-- Job --
Can you print every line of the listing below word for word, with the pictures left out of your answer?

(Beginning of Dataset content)

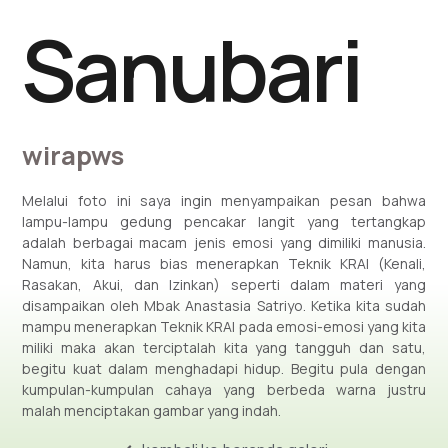
Sanubari
wirapws
Melalui foto ini saya ingin menyampaikan pesan bahwa
lampu-lampu gedung pencakar langit yang tertangkap
adalah berbagai macam jenis emosi yang dimiliki manusia.
Namun, kita harus bias menerapkan Teknik KRAI (Kenali,
Rasakan, Akui, dan Izinkan) seperti dalam materi yang
disampaikan oleh Mbak Anastasia Satriyo. Ketika kita sudah
mampu menerapkan Teknik KRAI pada emosi-emosi yang kita
miliki maka akan terciptalah kita yang tangguh dan satu,
begitu kuat dalam menghadapi hidup. Begitu pula dengan
kumpulan-kumpulan cahaya yang berbeda warna justru
malah menciptakan gambar yang indah.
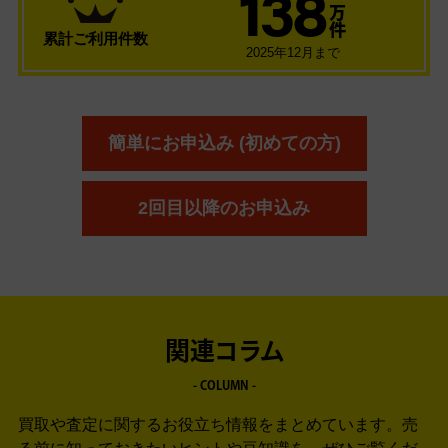
138
万
件
累計ご利用件数
2025年12月まで
簡単にお申込み (初めての方)
2回目以降のお申込み
関連コラム
- COLUMN -
買取や査定に関するお役立ち情報をまとめています。
売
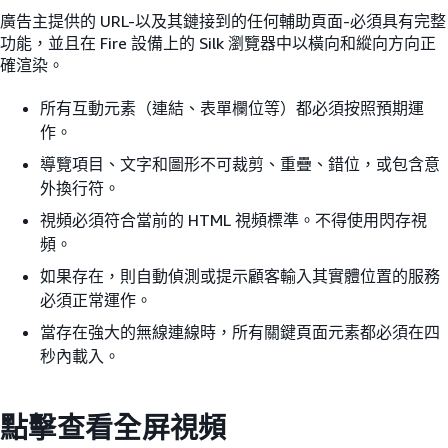
廣告主提供的 URL-以及其鏈接到的任何輔助頁面-必須具有完整
功能，並且在 Fire 設備上的 Silk 瀏覽器中以橫向和縱向方向正
確渲染。
所有互動元素（連結、表單欄位等）都必須按照預期運
作。
導覽項目、文字和圖形不可裁剪、重疊、錯位，或包含意
外換行符。
視頻必須符合當前的 HTML 視頻標準。不得使用閃存視
頻。
如果存在，則自動偵測或提示顧客輸入其實體位置的服務
必須正常運作。
當存在強大的無線連線時，所有關鍵頁面元素都必須在四
秒內載入。
點擊查看全屏視頻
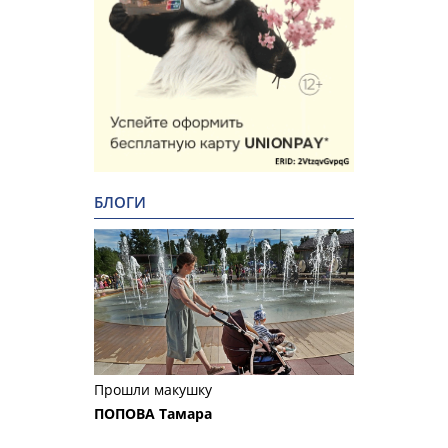
БЛОГИ
Прошли макушку
ПОПОВА Тамара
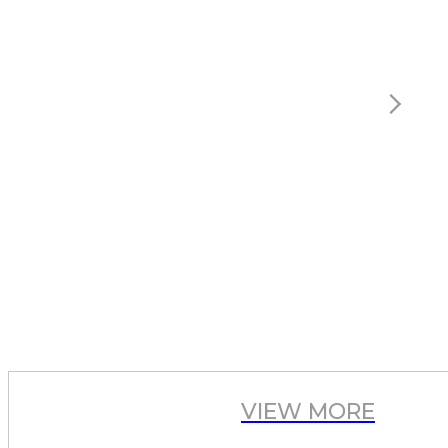
VIEW MORE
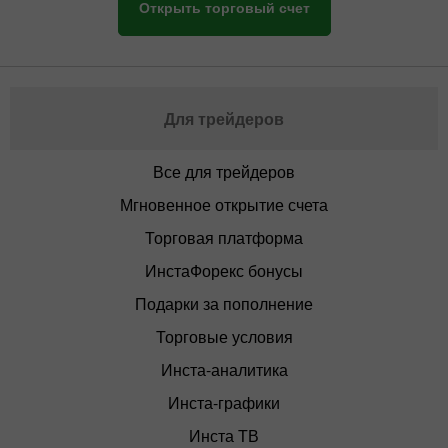
Открыть торговый счет
Для трейдеров
Все для трейдеров
Мгновенное открытие счета
Торговая платформа
ИнстаФорекс бонусы
Подарки за пополнение
Торговые условия
Инста-аналитика
Инста-графики
Инста ТВ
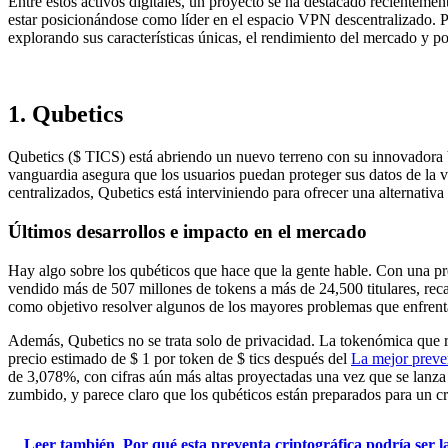
Entre estos activos digitales, un proyecto se ha destacado recientemen
estar posicionándose como líder en el espacio VPN descentralizado. Pe
explorando sus características únicas, el rendimiento del mercado y po
1. Qubetics
Qubetics ($ TICS) está abriendo un nuevo terreno con su innovadora V
vanguardia asegura que los usuarios puedan proteger sus datos de la v
centralizados, Qubetics está interviniendo para ofrecer una alternati
Últimos desarrollos e impacto en el mercado
Hay algo sobre los qubéticos que hace que la gente hable. Con una pr
vendido más de 507 millones de tokens a más de 24,500 titulares, rec
como objetivo resolver algunos de los mayores problemas que enfrenta
Además, Qubetics no se trata solo de privacidad. La tokenómica que rod
precio estimado de $ 1 por token de $ tics después del
La mejor preven
de 3,078%, con cifras aún más altas proyectadas una vez que se lanza
zumbido, y parece claro que los qubéticos están preparados para un cr
Leer también
Por qué esta preventa criptográfica podría ser l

(End of Dataset content)

-- Problem solution --
Sanubari
wirapws
Melalui foto ini saya ingin menyampaikan pesan bahwa
lampu-lampu gedung pencakar langit yang tertangkap
adalah berbagai macam jenis emosi yang dimiliki manusia.
Namun, kita harus bias menerapkan Teknik KRAI (Kenali,
Rasakan, Akui, dan Izinkan) seperti dalam materi yang
disampaikan oleh Mbak Anastasia Satriyo. Ketika kita sudah
mampu menerapkan Teknik KRAI pada emosi-emosi yang kita
miliki maka akan terciptalah kita yang tangguh dan satu,
begitu kuat dalam menghadapi hidup. Begitu pula dengan
kumpulan-kumpulan cahaya yang berbeda warna justru
malah menciptakan gambar yang indah.
138
万
件
累計ご利用件数
2025年12月まで
簡単にお申込み (初めての方)
2回目以降のお申込み
関連コラム
- COLUMN -
買取や査定に関するお役立ち情報をまとめています。
売
廣告主提供的 URL-以及其鏈接到的任何輔助頁面-必須具有完整
功能，並且在 Fire 設備上的 Silk 瀏覽器中以橫向和縱向方向正
確渲染。
所有互動元素（連結、表單欄位等）都必須按照預期運
作。
導覽項目、文字和圖形不可裁剪、重疊、錯位，或包含意
外換行符。
視頻必須符合當前的 HTML 視頻標準。不得使用閃存視
頻。
如果存在，則自動偵測或提示顧客輸入其實體位置的服務
必須正常運作。
當存在強大的無線連線時，所有關鍵頁面元素都必須在四
秒內載入。
點擊查看全屏視頻
БЛОГИ
Прошли макушку
ПОПОВА Тамара
VIEW MORE
Открыть торговый счет
Для трейдеров
Все для трейдеров
Мгновенное открытие счета
Торговая платформа
ИнстаФорекс бонусы
Подарки за пополнение
Торговые условия
Инста-аналитика
Инста-графики
Инста ТВ
Entre estos activos digitales, un proyecto se ha destacado recientemen
estar posicionándose como líder en el espacio VPN descentralizado. Pe
explorando sus características únicas, el rendimiento del mercado y po
1. Qubetics
Qubetics ($ TICS) está abriendo un nuevo terreno con su innovadora V
vanguardia asegura que los usuarios puedan proteger sus datos de la v
centralizados, Qubetics está interviniendo para ofrecer una alternati
Últimos desarrollos e impacto en el mercado
Hay algo sobre los qubéticos que hace que la gente hable. Con una pr
vendido más de 507 millones de tokens a más de 24,500 titulares, rec
como objetivo resolver algunos de los mayores problemas que enfrenta
Además, Qubetics no se trata solo de privacidad. La tokenómica que rod
precio estimado de $ 1 por token de $ tics después del
La mejor preven
de 3,078%, con cifras aún más altas proyectadas una vez que se lanza
zumbido, y parece claro que los qubéticos están preparados para un cr
Leer también
Por qué esta preventa criptográfica podría ser l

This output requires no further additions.